我想,我是一个不适合移民的人。偏偏我又嫁给了一个住在地球另一边的人。原本我以为长期住在外国会很OK,毕竟是个我熟悉的国家和环境。但是,最近越来越觉得”It’s not OK!”。我还是比较喜欢住在新加坡。

看到有些嫁给了老外的新加坡朋友,一住就是五年、十年。两三年回家一次,过年过节也呆在国外。这样,我做不到。尤其是过年,不管是多难拿假期,飞机票多贵,我拼了命也要回家吃那一顿年夜饭。不管其他时间人在何方,过年,我绝对是属于家人属于新加坡的。今年回家结婚,刚巧碰上中秋节,大家一起在家里吃不同口味的月饼,剥柚子,饮绿茶,我过后还童心未泯到楼下和住在这一带的小朋友一同提灯笼,好不开心。

单单是今年到现在为止,我已经回家三趟,十二月碰上好朋友结婚,我又将回来一趟,2009年来回总共四次。叫我久久不能呼吸到这里的空气,品尝家乡的美食,和家人在一起,和朋友吃饭相聚,自由使用新加坡式英语,观看无厘头的电视节目,我觉得很难受。

所以,我喜欢每几个月往新加坡跑。家里唯一不好就是天气太热,我很容易疲倦,还会引发我的偏头痛。但是怎么说,家里住惯了,这里还是我最舒服最自在的地方。

回来吗?我们也想。尤其时我,特别想。时机成熟时,我们肯定会。

Explore posts in the same categories: Family, Life, Relationship

9 Comments on “家”

  1. Annabel Says:

    Why don’t you move back if R doesn’t mind? He’ll find a job easily in Singapore. Just don’t tell my mum. She’s been trying so hard to get me back to Singapore but I’m not turning back since my sweet escape 9 years ago!

  2. tintedglasses Says:

    Hello babe, R’s mum is elderly and poorly so it’s not right for him to leave her now. We both want to move back to Singapore eventually. I think the most important thing is knowing where’s the best place to live and where you’ll be happy. For me, I think I’ll be happier in Singapore.

  3. Annabel Says:

    I agree, though my mum isn’t so understanding. It’ll be a lifelong battle, I suspect. I assume R’s mum isn’t open to moving to Singapore?

    • tintedglasses Says:

      No Belle, her condition is very dire and she’s afraid of flying. But even if she’s not, she really isn’t well enough to go anywhere. At the end of the day, your Mum loves you and would want you to be happy. I’m sure she will come to understand why you prefer to live away and you can work out some sort of a compromise.

  4. Annabel Says:

    Poor thing. Hopefully it will all work out soon and you can move back to Singapore.

  5. Ms ARGH Says:

    Sometimes, along the way, we have flickles of ‘second thots’… sometimes, it comes and then off it disappears… sometimes it comes it stays but ‘I will keep it aside’ for I am thinking the best alternative win/win situation for the happiness of the maximum. Sometimes, we just have to accept that it is about time I leave certain stuff behind and move along and on … as we move from a phase of life to another, we have gains and we have losses… sometimes, in order to maximise our gains, we need to experience the losses… so how can we compensate ourselves so that we can optimise our gains and thus, the losses would not seem so harsh.

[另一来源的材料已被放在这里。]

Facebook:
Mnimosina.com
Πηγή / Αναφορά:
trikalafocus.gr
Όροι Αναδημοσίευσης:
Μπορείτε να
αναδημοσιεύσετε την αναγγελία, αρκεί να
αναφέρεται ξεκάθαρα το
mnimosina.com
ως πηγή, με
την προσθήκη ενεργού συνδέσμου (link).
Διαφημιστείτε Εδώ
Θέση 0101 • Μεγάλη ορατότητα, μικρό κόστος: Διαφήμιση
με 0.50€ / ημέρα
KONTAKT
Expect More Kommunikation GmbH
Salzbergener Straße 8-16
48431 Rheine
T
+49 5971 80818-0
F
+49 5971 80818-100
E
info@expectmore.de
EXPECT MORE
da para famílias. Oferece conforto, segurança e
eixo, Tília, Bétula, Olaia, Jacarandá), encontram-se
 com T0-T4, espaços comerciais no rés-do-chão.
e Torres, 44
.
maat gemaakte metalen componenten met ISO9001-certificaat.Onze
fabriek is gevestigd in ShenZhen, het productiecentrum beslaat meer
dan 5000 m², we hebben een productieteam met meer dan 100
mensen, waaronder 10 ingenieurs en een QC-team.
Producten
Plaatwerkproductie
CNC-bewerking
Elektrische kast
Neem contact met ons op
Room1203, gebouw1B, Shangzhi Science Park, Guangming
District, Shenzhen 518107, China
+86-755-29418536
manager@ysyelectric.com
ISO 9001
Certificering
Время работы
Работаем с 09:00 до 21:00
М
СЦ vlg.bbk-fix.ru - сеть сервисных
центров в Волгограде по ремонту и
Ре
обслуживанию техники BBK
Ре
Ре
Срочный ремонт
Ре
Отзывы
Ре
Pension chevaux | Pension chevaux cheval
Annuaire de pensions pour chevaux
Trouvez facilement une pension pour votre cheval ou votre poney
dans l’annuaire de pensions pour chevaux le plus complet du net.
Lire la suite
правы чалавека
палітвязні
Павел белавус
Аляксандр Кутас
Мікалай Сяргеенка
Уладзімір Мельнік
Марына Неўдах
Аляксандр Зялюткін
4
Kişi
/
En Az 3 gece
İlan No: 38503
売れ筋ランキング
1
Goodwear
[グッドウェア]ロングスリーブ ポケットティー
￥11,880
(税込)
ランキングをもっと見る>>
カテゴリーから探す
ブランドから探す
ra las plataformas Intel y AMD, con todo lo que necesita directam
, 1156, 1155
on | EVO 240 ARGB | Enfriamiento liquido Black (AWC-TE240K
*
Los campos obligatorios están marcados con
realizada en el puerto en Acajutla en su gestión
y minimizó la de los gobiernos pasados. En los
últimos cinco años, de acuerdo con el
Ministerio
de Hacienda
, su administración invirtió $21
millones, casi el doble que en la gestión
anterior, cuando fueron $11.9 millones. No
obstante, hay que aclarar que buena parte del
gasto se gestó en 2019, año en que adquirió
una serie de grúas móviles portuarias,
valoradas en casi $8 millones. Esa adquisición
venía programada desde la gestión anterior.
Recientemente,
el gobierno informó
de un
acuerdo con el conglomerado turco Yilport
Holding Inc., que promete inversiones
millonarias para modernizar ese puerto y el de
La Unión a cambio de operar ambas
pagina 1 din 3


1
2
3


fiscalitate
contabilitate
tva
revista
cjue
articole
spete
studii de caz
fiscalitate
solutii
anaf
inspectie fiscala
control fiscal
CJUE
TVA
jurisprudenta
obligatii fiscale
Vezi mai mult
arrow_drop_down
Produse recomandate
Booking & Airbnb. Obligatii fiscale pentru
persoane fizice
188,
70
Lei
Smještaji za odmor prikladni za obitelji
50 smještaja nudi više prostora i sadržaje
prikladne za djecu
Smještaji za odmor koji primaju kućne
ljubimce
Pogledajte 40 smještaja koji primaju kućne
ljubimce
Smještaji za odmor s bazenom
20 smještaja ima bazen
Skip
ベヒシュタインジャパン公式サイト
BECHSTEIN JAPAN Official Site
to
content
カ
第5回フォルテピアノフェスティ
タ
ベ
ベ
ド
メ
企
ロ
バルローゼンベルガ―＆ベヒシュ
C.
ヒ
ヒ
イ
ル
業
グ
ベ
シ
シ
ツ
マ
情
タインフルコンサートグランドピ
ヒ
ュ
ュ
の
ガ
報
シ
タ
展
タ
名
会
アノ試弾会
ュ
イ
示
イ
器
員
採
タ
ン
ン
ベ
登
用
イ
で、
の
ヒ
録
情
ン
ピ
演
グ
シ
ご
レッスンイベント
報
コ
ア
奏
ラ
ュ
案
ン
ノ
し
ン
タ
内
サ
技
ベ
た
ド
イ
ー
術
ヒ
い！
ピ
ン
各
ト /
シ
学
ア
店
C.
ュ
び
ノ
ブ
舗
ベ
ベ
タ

The saddest thing would be when we try to minimise our losses, we unintentionally also minimise our gains… it may sound cryptic … but we can always talk abt this privately… anytime.

  6. izchan Says:

    its strange the way we are different.
    we think of the place we were born in as our home.
    but in reality, home is where the heart is.

    Its quite obvious you are home sick.
    and home is where your friends and family are.
    I have often asked my friends who have married abroad the same question.
    are you going to be fine with being alone in another place.
    It need not be another country, it just needs to be far enough from where you are comfortable with.

    my wife and I have been thinking along the same line.
    but instead of staying, we are looking to move away.
    my home is where my wife is.
    as long as she is there, I am content.
    my dad does not seem to like it, nor does my sister.
    but at the end of the day, its what I feel comfortable most.

    you have my prayers.
    hope you find your answer soon.

  7. TrishieKoh Says:

    Oh C, I never knew you felt like that…you must miss home. Hope things work out for you.

  8. tintedglasses Says:

    Thank you everyone for your comments and advice. At the end of the day, it should be like izchan said, “what one feels the most comfortable with”. I am still trying to arrive at that.